DATA EXCERPTS ->
━━━━

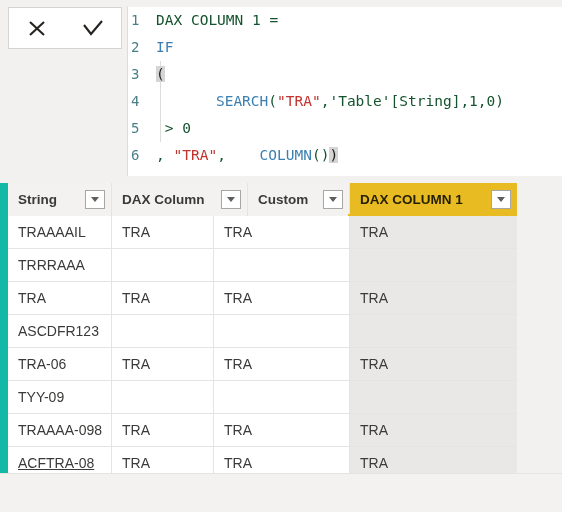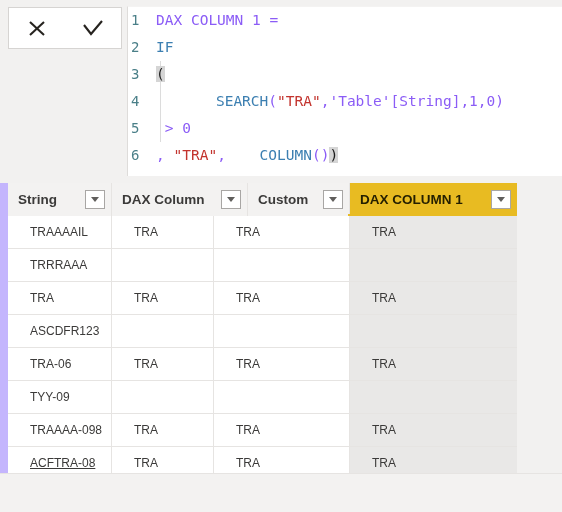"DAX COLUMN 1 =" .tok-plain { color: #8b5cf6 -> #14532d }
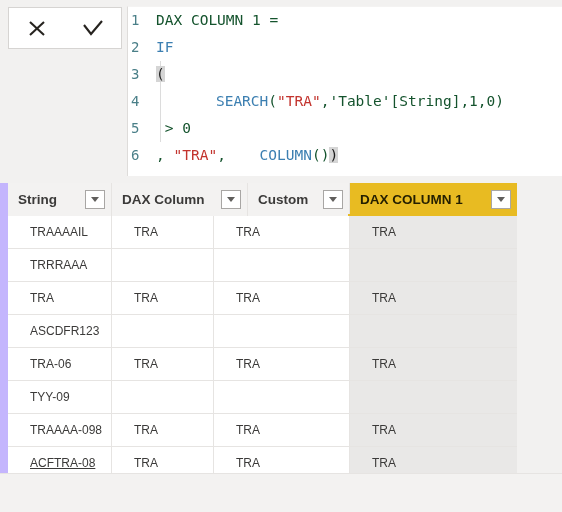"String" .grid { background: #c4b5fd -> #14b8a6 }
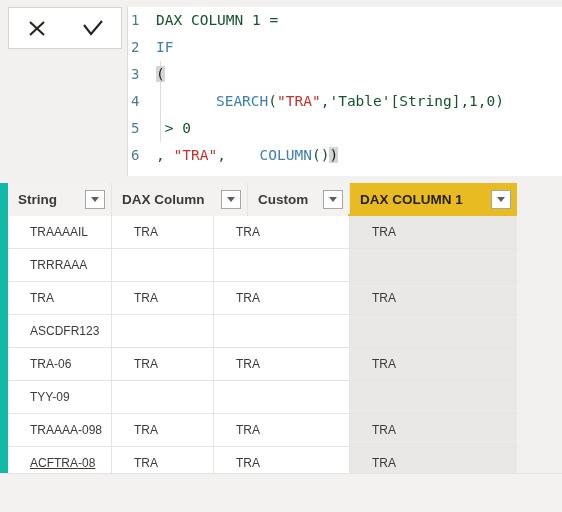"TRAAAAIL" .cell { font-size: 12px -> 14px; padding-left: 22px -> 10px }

━━━━

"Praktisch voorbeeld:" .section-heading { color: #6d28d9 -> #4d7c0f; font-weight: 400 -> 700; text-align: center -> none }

━━━━

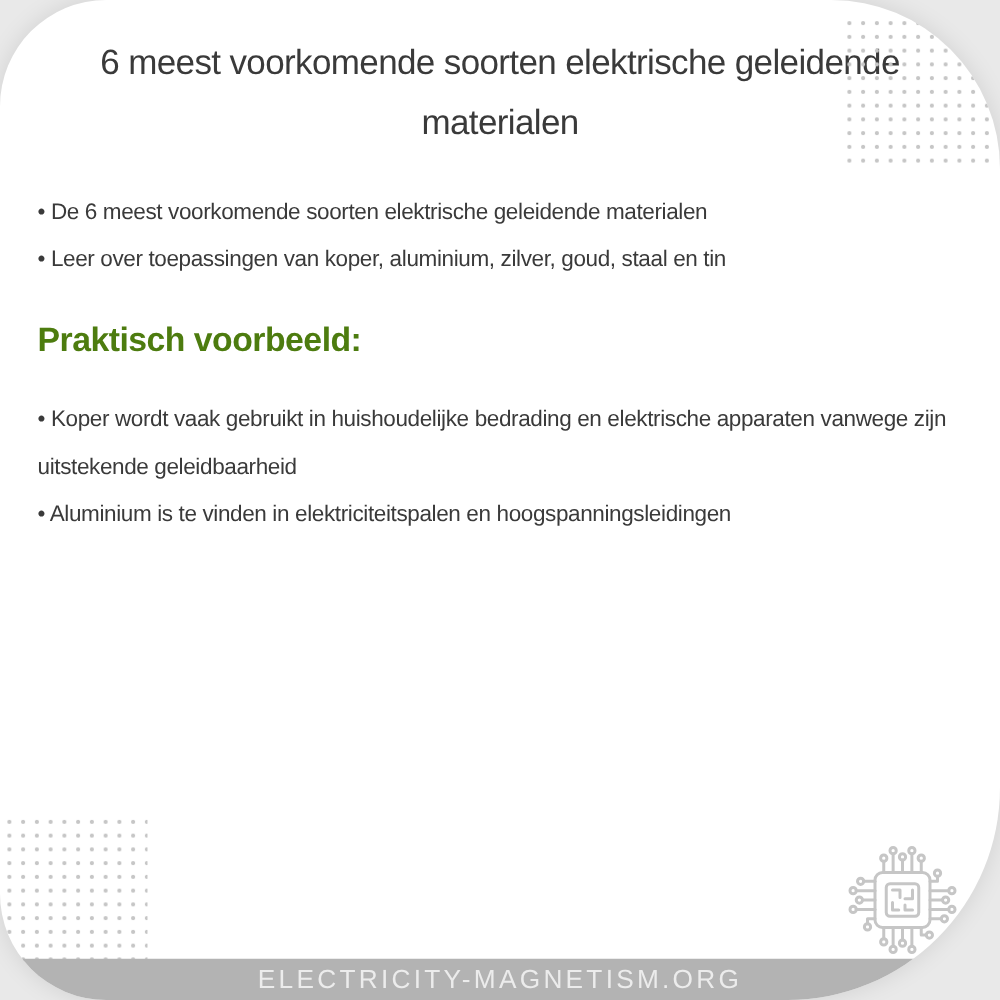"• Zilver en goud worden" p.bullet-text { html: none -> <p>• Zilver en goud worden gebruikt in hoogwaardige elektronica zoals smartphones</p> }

━━━━

TASK BRIEF -> Leaving pictures out, output the lines of the data above from the one with "background: #c4b5fd ->" through the one with "font-size: 12px ->", word for word.

TASK OUTPUT ->
"String" .grid { background: #c4b5fd -> #14b8a6 }
"TRAAAAIL" .cell { font-size: 12px -> 14px; padding-left: 22px -> 10px }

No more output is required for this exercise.